Our attorneys are further authorized to practice before the local and central chambers of the Unified Patent Court (UPC). After grant, we support our clients with the litigation of their IP rights. Our attorneys prepare legal opinions on infringement and validity. We further support the negotiation of settlements or coordinate patent infringement proceedings.
When entering the market with a new product, there is a considerable risk that the product uses a technical solution that is protected by a patent or utility model owned by a competitor or other third party. We help our clients with the identification and minimization of such risks.
To identify these risks, we perform product clearings or Freedom-to-Operate analyses (FTOs). A product clearing involves the detailed analysis of the respective product, the performing of a search for third party IP rights that relate to relevant product features, and the evaluation of the search results and the individual IP rights. If necessary, we support the client in finding work around solutions to avoid third party IP rights, in finding a contractual agreement with the third party, or we actively invalidate obstructing third party IP rights.
The attorneys of KKM handle German and European opposition proceedings on a regular basis and have a proven expertise in this area. Detailed knowledge of procedural aspects and the use of tactical measures allow us to complete oppositions successfully.

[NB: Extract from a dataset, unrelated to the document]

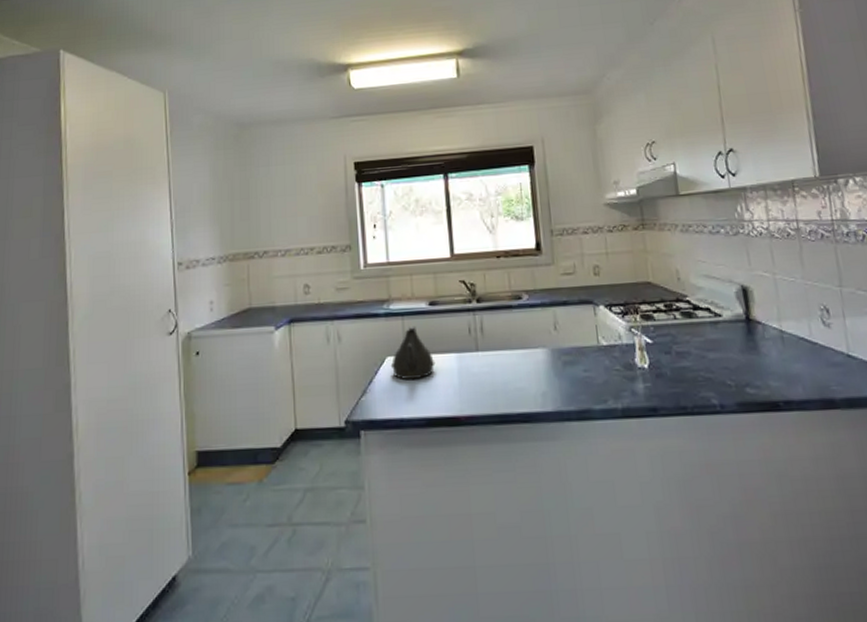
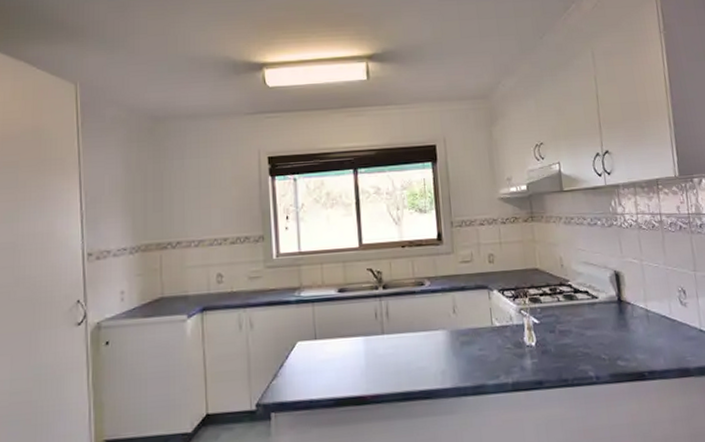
teapot: present [390,325,436,380] -> none [301,311,344,364]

Innovations that lie on a technical field can be protected by patents and utility models. Protection can not only be obtained on the classical technical fields, such as mechanics and electronics, but also for computer implemented inventions, such as controller software. For obtaining a valid patent or utility model, the claimed invention must be new, involve an inventive step and must be susceptible of industrial application.
Patent protection can be obtained for apparatuses, products, processes and uses. In most countries, applications for patent are subject to substantive examination, which means that the competent authority (e.g., the European Patent Office) examines the application as to whether it fulfills the formal and material requirements for obtaining a patent grant. After grant, the patent proprietor has the right to prohibit third parties from using the protected subject-matter, in particular from producing, offering, putting on the market or using a product or method that falls within the scope of the granted patent. The maximum lifetime of a patent is 20 years from its filing date.
With a utility model, only apparatuses and products can be protected. For being valid and enforceable, a utility model must fulfill substantially the same requirements as a patent. For a German utility model, a major difference to a patent is the existence of a six month grace period, calculated back from the filing date or the priority date, in which publications originated by the applicant are not taken into consideration for the assessment of novelty and inventive step. Further, only public prior uses within Germany count as prior art against the utility model.
A utility model does not undergo substantive examination so that its registration is relatively fast and cost efficient. The utility model confers to the proprietor substantially the same rights as a patent. The maximum lifetime of a utility model is ten years.
Based on a European patent application, or on a German patent or utility model application, protection can be obtained in almost every country of the world. Within a 12 month period (priority term), the applicant can make a subsequent patent filing in other countries which are member states of the Paris Convention or which have other agreements in place. Another possibility to obtain global protection is the filing of an international patent application under the PCT (Patent Cooperation Treaty) , based on which national or regional phases can be entered in a large number of countries or regions (such as the EPC) within a time period of 30 or 31 months after the earliest priority date.